A new ONC pediatric EHR certification program should clearly define what constitutes a rigorous test case so EHR vendors can better identify usability and safety challenges.

Next, researchers advised that ONC extend usability testing to include the entire EHR lifecycle — including development, implementation, and customization.

“The detection of usability-associated hazards should not conclude with certification; rather, the unique workflows of facilities, customization requested by health care organizations, and other factors can also affect EHR functionality,” researchers wrote.

Finally, the team highlighted the importance of encouraging EHR vendors to offer transparency into their products’ level of usability and safety.

“Little information currently exists on the usability and safety of EHR products,” researchers said. “Several barriers exist to the availability of those data, including contracts signed between EHR vendors and health care organizations that prohibit the sharing of screenshots and other information on usability.”
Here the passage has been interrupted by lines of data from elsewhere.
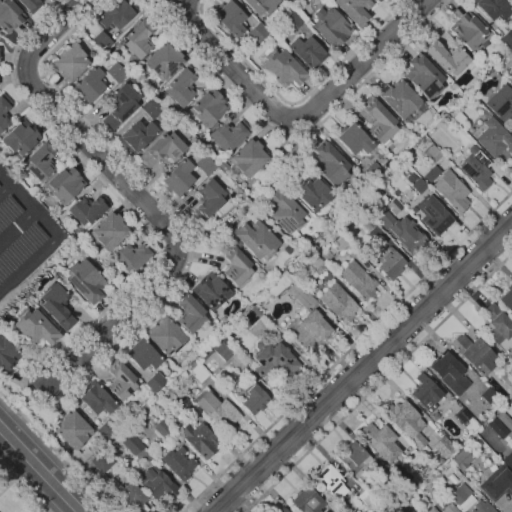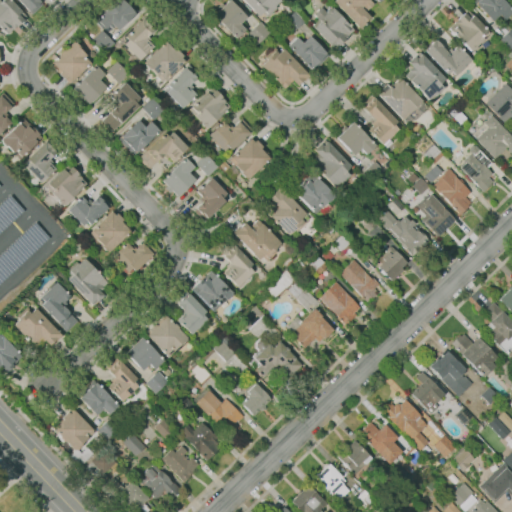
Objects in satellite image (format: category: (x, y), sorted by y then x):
building: (376, 0)
building: (378, 0)
building: (510, 1)
building: (510, 1)
building: (28, 3)
road: (179, 4)
building: (31, 5)
building: (258, 6)
building: (262, 6)
building: (492, 8)
building: (493, 8)
building: (353, 9)
building: (286, 10)
building: (354, 10)
road: (277, 11)
building: (112, 14)
building: (115, 14)
building: (8, 15)
building: (9, 15)
building: (228, 18)
building: (230, 18)
building: (292, 22)
building: (330, 25)
building: (332, 27)
building: (466, 30)
building: (468, 30)
building: (256, 32)
building: (257, 32)
building: (507, 37)
building: (139, 38)
road: (55, 39)
building: (136, 39)
building: (507, 39)
building: (100, 40)
building: (102, 41)
building: (304, 50)
building: (307, 52)
building: (446, 56)
building: (445, 57)
building: (164, 60)
building: (70, 61)
building: (162, 61)
building: (68, 62)
building: (281, 68)
building: (283, 68)
building: (114, 72)
building: (117, 72)
building: (488, 72)
building: (422, 75)
building: (424, 76)
building: (88, 84)
building: (89, 85)
building: (179, 86)
building: (181, 86)
building: (398, 98)
building: (399, 98)
building: (501, 103)
building: (502, 103)
building: (119, 106)
building: (120, 106)
building: (207, 107)
building: (208, 107)
building: (149, 108)
building: (151, 108)
building: (4, 110)
building: (3, 113)
building: (412, 114)
building: (456, 115)
building: (378, 120)
building: (379, 120)
building: (228, 134)
building: (135, 135)
building: (225, 135)
building: (136, 136)
building: (18, 137)
building: (493, 137)
building: (495, 137)
building: (20, 138)
building: (352, 139)
building: (354, 139)
building: (161, 149)
building: (162, 149)
building: (433, 154)
building: (247, 157)
building: (249, 157)
building: (38, 161)
building: (41, 161)
building: (328, 163)
building: (330, 163)
building: (203, 164)
building: (205, 164)
building: (475, 168)
building: (477, 168)
building: (232, 172)
building: (373, 173)
building: (177, 176)
building: (178, 177)
building: (64, 184)
building: (65, 184)
building: (420, 185)
building: (452, 190)
building: (451, 191)
road: (17, 193)
building: (311, 193)
building: (312, 193)
road: (6, 194)
building: (342, 194)
building: (207, 196)
building: (208, 199)
building: (399, 201)
road: (166, 205)
building: (88, 209)
building: (84, 210)
building: (283, 211)
building: (284, 212)
building: (8, 213)
building: (432, 214)
building: (435, 218)
building: (366, 223)
road: (18, 228)
building: (108, 230)
building: (110, 231)
building: (401, 231)
building: (407, 236)
parking lot: (23, 237)
building: (254, 238)
building: (256, 239)
building: (339, 240)
building: (75, 245)
building: (21, 249)
road: (41, 253)
building: (131, 256)
building: (132, 256)
building: (327, 256)
building: (389, 263)
building: (389, 263)
building: (317, 264)
building: (234, 265)
building: (235, 265)
building: (357, 279)
building: (84, 280)
building: (358, 280)
building: (86, 281)
building: (279, 284)
building: (209, 290)
building: (211, 290)
building: (23, 298)
building: (506, 298)
building: (507, 299)
building: (337, 302)
building: (339, 303)
building: (55, 305)
building: (57, 306)
building: (189, 312)
building: (188, 314)
building: (6, 317)
building: (250, 317)
building: (307, 317)
building: (306, 318)
building: (224, 319)
building: (34, 326)
building: (498, 327)
building: (35, 328)
building: (499, 328)
building: (164, 335)
building: (166, 336)
building: (222, 351)
building: (5, 352)
building: (472, 353)
building: (474, 353)
building: (141, 354)
building: (142, 354)
building: (7, 355)
building: (209, 357)
building: (272, 358)
building: (273, 359)
building: (504, 362)
road: (363, 364)
building: (448, 372)
building: (449, 373)
building: (119, 379)
building: (120, 379)
building: (508, 380)
building: (154, 381)
building: (155, 382)
road: (378, 382)
building: (424, 391)
building: (426, 393)
building: (142, 394)
building: (251, 396)
building: (488, 396)
building: (96, 398)
building: (254, 398)
building: (95, 399)
building: (511, 403)
building: (183, 404)
road: (27, 408)
building: (218, 411)
building: (219, 412)
building: (462, 415)
building: (505, 420)
building: (405, 421)
building: (406, 421)
building: (500, 424)
building: (495, 427)
building: (70, 428)
building: (163, 428)
building: (107, 429)
building: (72, 430)
building: (136, 432)
building: (198, 439)
building: (200, 439)
building: (437, 439)
building: (378, 440)
building: (380, 441)
building: (132, 444)
building: (133, 444)
building: (442, 446)
building: (114, 448)
building: (350, 454)
building: (351, 456)
building: (414, 457)
building: (460, 458)
building: (508, 458)
building: (462, 459)
building: (508, 459)
building: (178, 461)
building: (100, 462)
building: (179, 462)
road: (40, 469)
building: (330, 481)
building: (154, 482)
building: (157, 482)
building: (330, 482)
building: (496, 482)
building: (496, 482)
road: (6, 485)
building: (117, 487)
road: (21, 488)
building: (131, 494)
building: (460, 494)
building: (461, 497)
building: (363, 498)
building: (306, 500)
building: (307, 500)
building: (481, 507)
building: (483, 507)
building: (448, 508)
building: (450, 508)
building: (281, 510)
building: (282, 510)
building: (406, 510)
building: (432, 510)
building: (435, 511)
Encouraging healthcare organizations to share information about usability and safety across vendor systems may help to boost transparency. Additionally, researchers suggested ONC develop different reporting measures for pediatric EHR users that offer regulatory bodies a window into system usability.

Overall, demarcating pediatric and adult EHR systems and ensuring EHR vendors include unique functionality to help providers best care for pediatric patients may help to improve patient safety.

“The ONC, in implementing the 21st Century Cures Act, can rectify that gap to decrease the likelihood of patient harm associated with EHRs,” concluded the team.